** Records shown follows **

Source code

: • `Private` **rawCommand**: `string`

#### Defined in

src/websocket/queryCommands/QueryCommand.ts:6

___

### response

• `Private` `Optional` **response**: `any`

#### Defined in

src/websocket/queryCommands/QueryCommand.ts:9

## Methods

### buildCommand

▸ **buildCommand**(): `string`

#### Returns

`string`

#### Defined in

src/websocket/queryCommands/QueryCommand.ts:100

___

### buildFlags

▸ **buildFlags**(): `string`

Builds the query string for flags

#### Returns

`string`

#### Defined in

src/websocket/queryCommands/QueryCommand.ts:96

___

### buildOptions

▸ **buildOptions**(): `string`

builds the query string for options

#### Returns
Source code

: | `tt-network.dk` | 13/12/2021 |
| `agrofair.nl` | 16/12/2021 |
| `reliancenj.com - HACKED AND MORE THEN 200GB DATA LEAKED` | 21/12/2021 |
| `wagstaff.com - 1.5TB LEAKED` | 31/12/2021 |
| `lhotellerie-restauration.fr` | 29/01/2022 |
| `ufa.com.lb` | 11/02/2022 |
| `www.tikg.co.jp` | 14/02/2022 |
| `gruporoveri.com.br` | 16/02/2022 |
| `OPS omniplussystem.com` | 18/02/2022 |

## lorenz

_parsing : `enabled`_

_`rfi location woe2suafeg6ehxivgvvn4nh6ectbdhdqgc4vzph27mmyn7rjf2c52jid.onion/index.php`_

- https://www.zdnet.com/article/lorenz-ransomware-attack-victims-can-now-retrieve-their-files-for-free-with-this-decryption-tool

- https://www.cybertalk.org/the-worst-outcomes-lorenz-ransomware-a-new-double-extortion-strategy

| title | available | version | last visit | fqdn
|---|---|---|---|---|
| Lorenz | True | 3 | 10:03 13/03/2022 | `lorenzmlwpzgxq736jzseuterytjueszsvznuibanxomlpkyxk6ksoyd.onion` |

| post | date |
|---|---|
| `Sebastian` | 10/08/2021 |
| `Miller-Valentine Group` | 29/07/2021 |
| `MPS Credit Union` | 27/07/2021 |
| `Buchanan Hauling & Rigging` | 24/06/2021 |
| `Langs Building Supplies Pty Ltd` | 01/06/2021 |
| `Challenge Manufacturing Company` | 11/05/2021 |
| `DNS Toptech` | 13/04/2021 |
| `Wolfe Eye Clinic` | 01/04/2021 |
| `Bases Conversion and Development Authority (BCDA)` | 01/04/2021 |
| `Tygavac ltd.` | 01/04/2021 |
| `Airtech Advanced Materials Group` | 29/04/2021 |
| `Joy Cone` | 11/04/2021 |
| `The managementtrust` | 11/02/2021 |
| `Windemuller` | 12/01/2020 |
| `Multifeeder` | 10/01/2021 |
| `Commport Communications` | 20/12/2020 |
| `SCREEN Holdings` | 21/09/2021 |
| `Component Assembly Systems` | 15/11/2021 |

** End of Records shown **

Your task is to show every line of the listing above containing "queryCommands".

## Written answer
src/websocket/queryCommands/QueryCommand.ts:6
src/websocket/queryCommands/QueryCommand.ts:9
src/websocket/queryCommands/QueryCommand.ts:100
src/websocket/queryCommands/QueryCommand.ts:96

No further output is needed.